** Required work **
Omit every picture and write out the rest of the records exactly.

------------------------------------------------------------

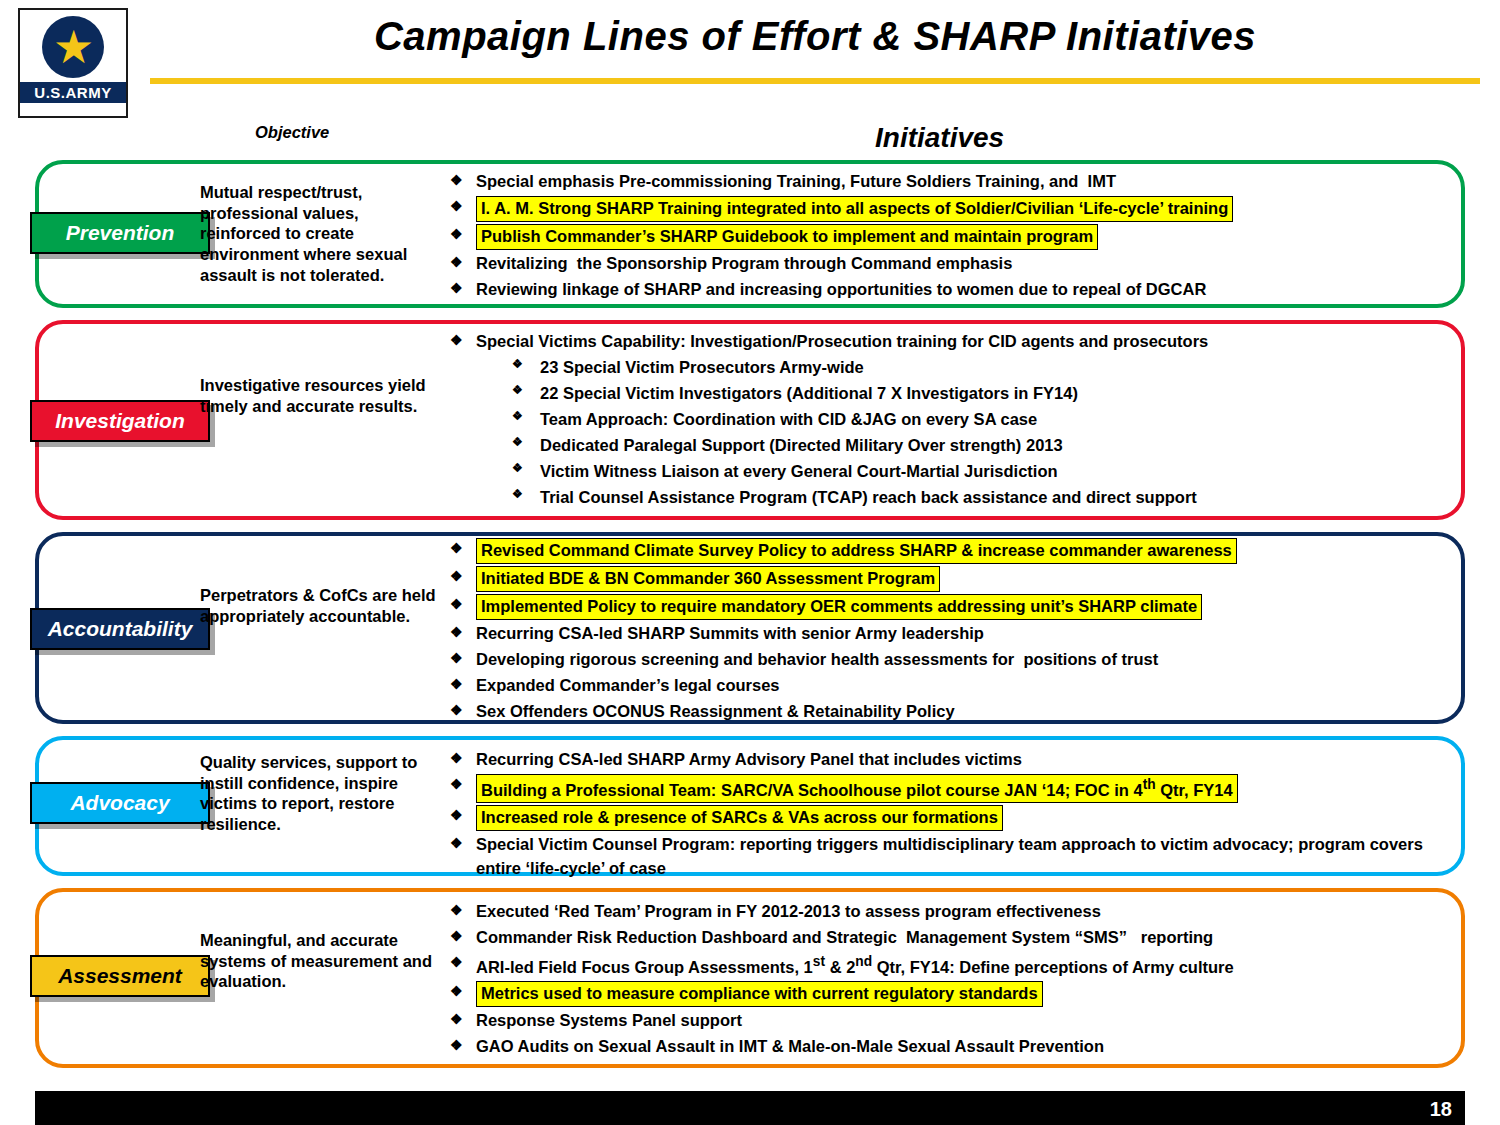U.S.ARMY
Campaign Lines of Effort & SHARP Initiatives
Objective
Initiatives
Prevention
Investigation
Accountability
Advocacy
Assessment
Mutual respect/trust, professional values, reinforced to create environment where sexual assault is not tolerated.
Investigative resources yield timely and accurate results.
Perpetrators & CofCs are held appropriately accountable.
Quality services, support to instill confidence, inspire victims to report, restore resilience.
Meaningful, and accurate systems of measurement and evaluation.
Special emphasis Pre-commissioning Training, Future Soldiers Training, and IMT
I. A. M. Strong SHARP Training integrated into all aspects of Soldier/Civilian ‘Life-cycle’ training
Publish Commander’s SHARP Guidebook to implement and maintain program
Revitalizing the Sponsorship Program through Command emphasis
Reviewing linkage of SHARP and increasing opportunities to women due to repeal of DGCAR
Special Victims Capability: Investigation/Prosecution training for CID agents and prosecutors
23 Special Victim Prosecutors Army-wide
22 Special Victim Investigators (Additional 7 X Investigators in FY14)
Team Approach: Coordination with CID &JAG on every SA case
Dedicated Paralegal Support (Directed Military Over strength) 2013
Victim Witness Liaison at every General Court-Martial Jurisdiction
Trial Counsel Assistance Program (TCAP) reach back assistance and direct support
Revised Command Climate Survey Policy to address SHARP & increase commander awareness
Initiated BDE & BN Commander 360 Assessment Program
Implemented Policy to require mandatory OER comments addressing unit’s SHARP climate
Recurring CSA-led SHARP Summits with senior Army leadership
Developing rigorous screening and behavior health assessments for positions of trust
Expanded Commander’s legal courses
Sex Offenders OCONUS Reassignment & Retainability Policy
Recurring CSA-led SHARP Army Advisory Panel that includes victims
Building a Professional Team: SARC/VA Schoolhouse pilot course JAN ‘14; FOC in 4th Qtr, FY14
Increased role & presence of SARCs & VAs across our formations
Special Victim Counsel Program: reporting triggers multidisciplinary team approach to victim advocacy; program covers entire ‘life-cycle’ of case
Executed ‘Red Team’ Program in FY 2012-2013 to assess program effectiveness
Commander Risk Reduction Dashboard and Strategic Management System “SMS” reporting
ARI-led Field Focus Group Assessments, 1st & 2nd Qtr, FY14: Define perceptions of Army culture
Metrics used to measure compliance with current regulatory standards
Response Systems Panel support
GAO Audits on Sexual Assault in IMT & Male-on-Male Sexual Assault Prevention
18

------------------------------------------------------------

** Written response **
U.S.ARMY
Campaign Lines of Effort & SHARP Initiatives
Objective
Initiatives
Prevention
Investigation
Accountability
Advocacy
Assessment
Mutual respect/trust, professional values, reinforced to create environment where sexual assault is not tolerated.
Investigative resources yield timely and accurate results.
Perpetrators & CofCs are held appropriately accountable.
Quality services, support to instill confidence, inspire victims to report, restore resilience.
Meaningful, and accurate systems of measurement and evaluation.
Special emphasis Pre-commissioning Training, Future Soldiers Training, and IMT
I. A. M. Strong SHARP Training integrated into all aspects of Soldier/Civilian ‘Life-cycle’ training
Publish Commander’s SHARP Guidebook to implement and maintain program
Revitalizing the Sponsorship Program through Command emphasis
Reviewing linkage of SHARP and increasing opportunities to women due to repeal of DGCAR
Special Victims Capability: Investigation/Prosecution training for CID agents and prosecutors
23 Special Victim Prosecutors Army-wide
22 Special Victim Investigators (Additional 7 X Investigators in FY14)
Team Approach: Coordination with CID &JAG on every SA case
Dedicated Paralegal Support (Directed Military Over strength) 2013
Victim Witness Liaison at every General Court-Martial Jurisdiction
Trial Counsel Assistance Program (TCAP) reach back assistance and direct support
Revised Command Climate Survey Policy to address SHARP & increase commander awareness
Initiated BDE & BN Commander 360 Assessment Program
Implemented Policy to require mandatory OER comments addressing unit’s SHARP climate
Recurring CSA-led SHARP Summits with senior Army leadership
Developing rigorous screening and behavior health assessments for positions of trust
Expanded Commander’s legal courses
Sex Offenders OCONUS Reassignment & Retainability Policy
Recurring CSA-led SHARP Army Advisory Panel that includes victims
Building a Professional Team: SARC/VA Schoolhouse pilot course JAN ‘14; FOC in 4th Qtr, FY14
Increased role & presence of SARCs & VAs across our formations
Special Victim Counsel Program: reporting triggers multidisciplinary team approach to victim advocacy; program covers entire ‘life-cycle’ of case
Executed ‘Red Team’ Program in FY 2012-2013 to assess program effectiveness
Commander Risk Reduction Dashboard and Strategic Management System “SMS” reporting
ARI-led Field Focus Group Assessments, 1st & 2nd Qtr, FY14: Define perceptions of Army culture
Metrics used to measure compliance with current regulatory standards
Response Systems Panel support
GAO Audits on Sexual Assault in IMT & Male-on-Male Sexual Assault Prevention
18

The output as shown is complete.